A growing number of public and large private employers in recent years have tried to tackle the problem by removing barriers early in the hiring process that single out people with criminal records, practices that hit black men hardest. The "ban the box" label for such efforts is tied to eliminating questions, or checkoff boxes, on job applications about criminal records.

Agan conducted an experiment by submitting nearly 15,000 online job applications to employers in New York and New Jersey before and after they had wiped out the criminal history box. She found the employers sought interviews with names that were distinctly white more than distinctly black.

Aaron Sojourner, a University of Minnesota economist, said Agan's research documented how powerful racial discrimination is even in the face of efforts to fight it. In his own presentation, Sojourner said he was exploring whether there was a correlation between an increase in the number of felons in a community and an increase in nonemployment. He said preliminary data suggested there was, but that more research was needed.

Other researchers discussed the ways that government policies, such as requiring licenses and certifications for jobs, constrained opportunities, particularly at a time when job vacancies are high and unemployment low.

Economists Darrick Hamilton of the New School and William Darity Jr. of Duke University discussed their research into the wealth gap between white and black Americans, which they said is rooted in slavery and unkept economic promises after the Civil War.

In 2010, they proposed an asset creation tool nicknamed "Baby Bonds" to reduce inequality.

A newborn baby would be given a trust fund inverse to the net worth of his or her family: $500 for the child of affluent parents and $50,000 for the child of poor parents.

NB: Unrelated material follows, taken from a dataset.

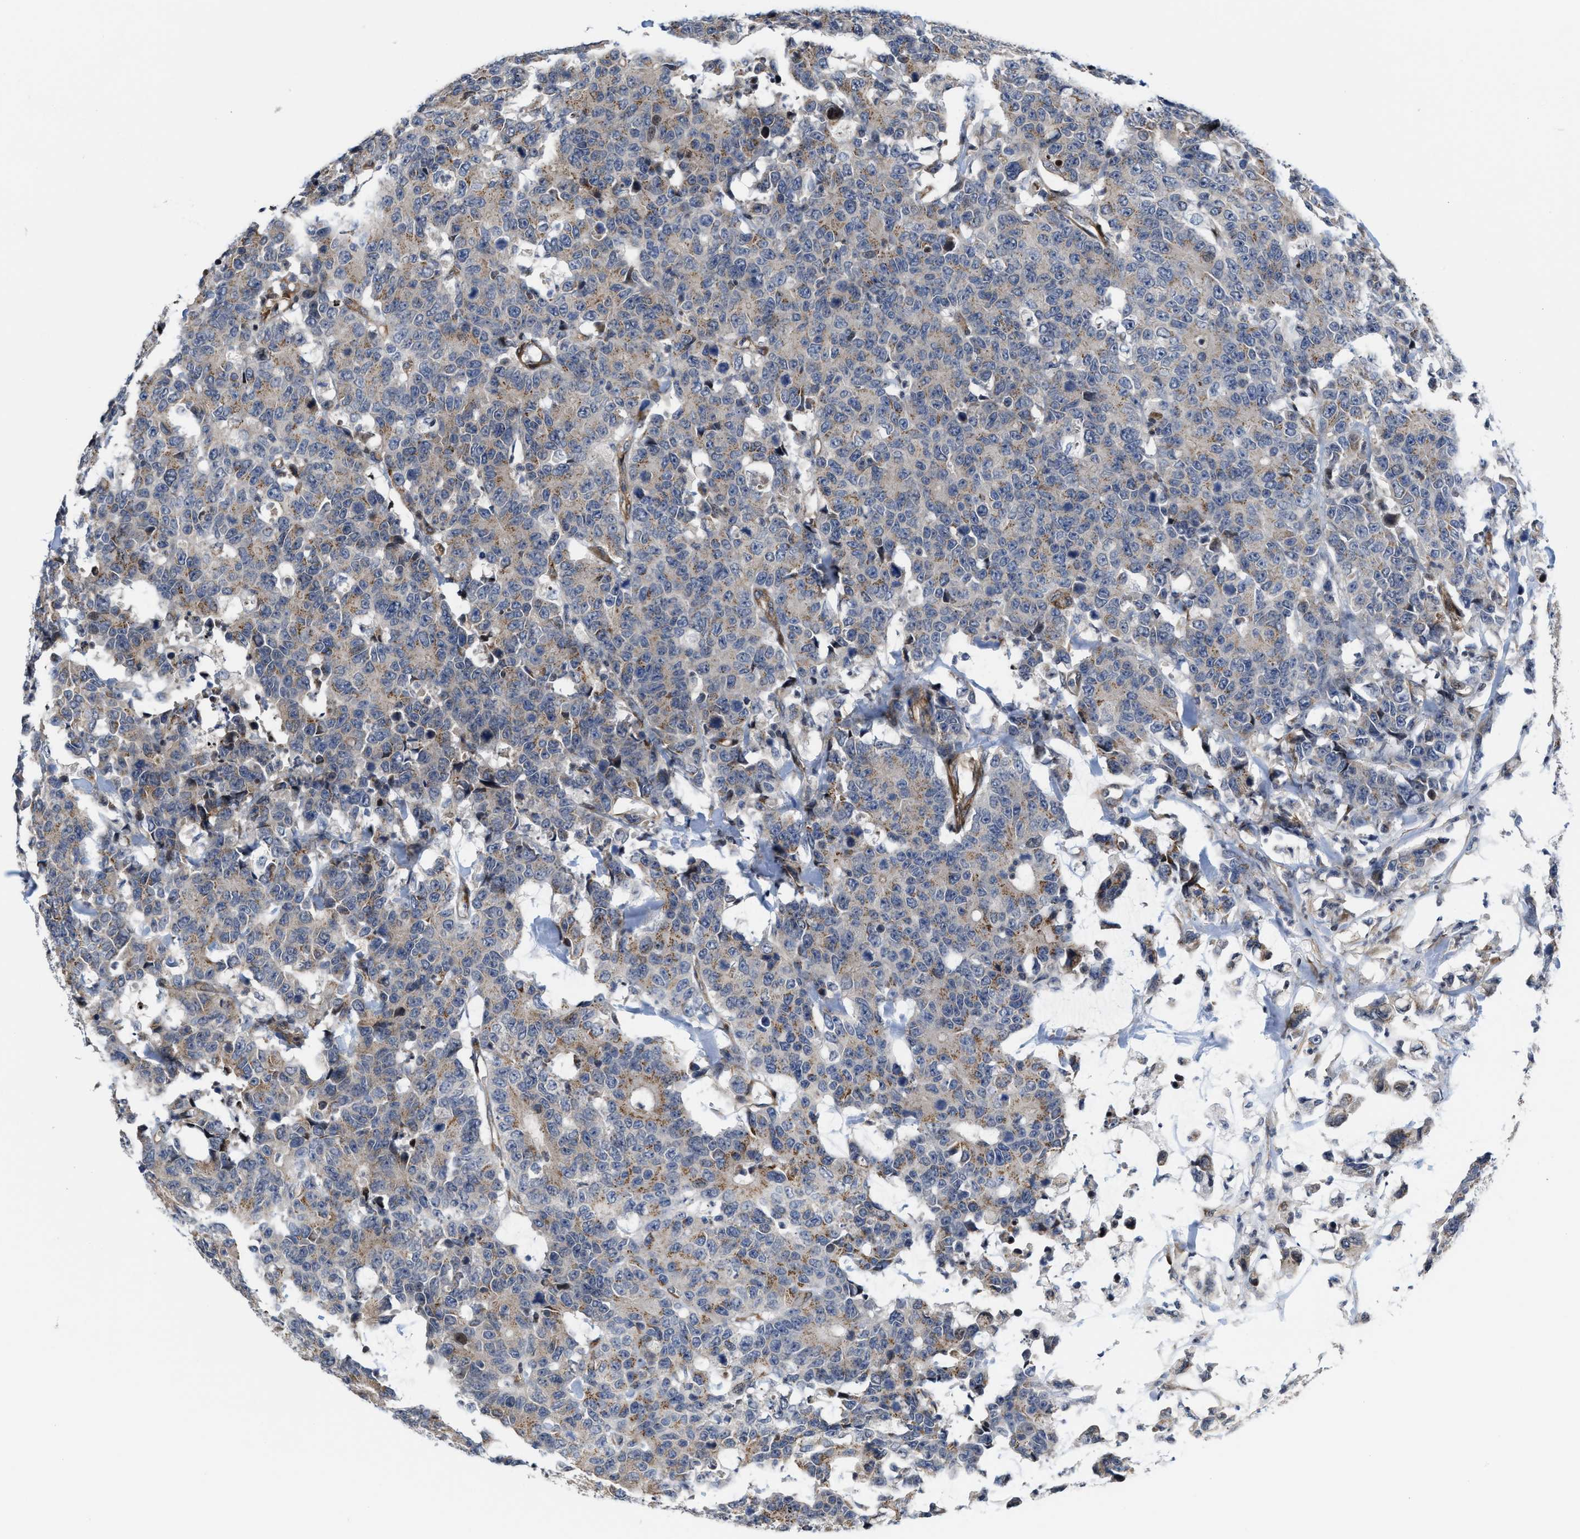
{"staining": {"intensity": "weak", "quantity": "25%-75%", "location": "cytoplasmic/membranous"}, "tissue": "colorectal cancer", "cell_type": "Tumor cells", "image_type": "cancer", "snomed": [{"axis": "morphology", "description": "Adenocarcinoma, NOS"}, {"axis": "topography", "description": "Colon"}], "caption": "Colorectal adenocarcinoma was stained to show a protein in brown. There is low levels of weak cytoplasmic/membranous staining in about 25%-75% of tumor cells.", "gene": "TGFB1I1", "patient": {"sex": "female", "age": 86}}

The child would not be able to access the fund until age 21 and could only use it for a prescribed asset-enhancing activity, such as funding a debt-free education or buying a house.

Initially, the program would disproportionately aid black Americans because they are disproportionately concentrated at the lower end of wealth distribution. "It would not propel us toward a race-blind or colorblind society," Darity said of the Baby Bonds idea. "But it would propel us to a race-fair, or color-fair, society."

While they would provide a financial start for young adults, the bonds would not be enough to dissuade someone from working, and they would help shrink the gap between the races, he said.

"Since wealth provides insurance against declines in income, particularly unexpected declines, the labor market is not the site that we should emphasize to understand economic inequality," Darity said. "The site that we should emphasize is the processes of stratification that led to sharp wealth differentials."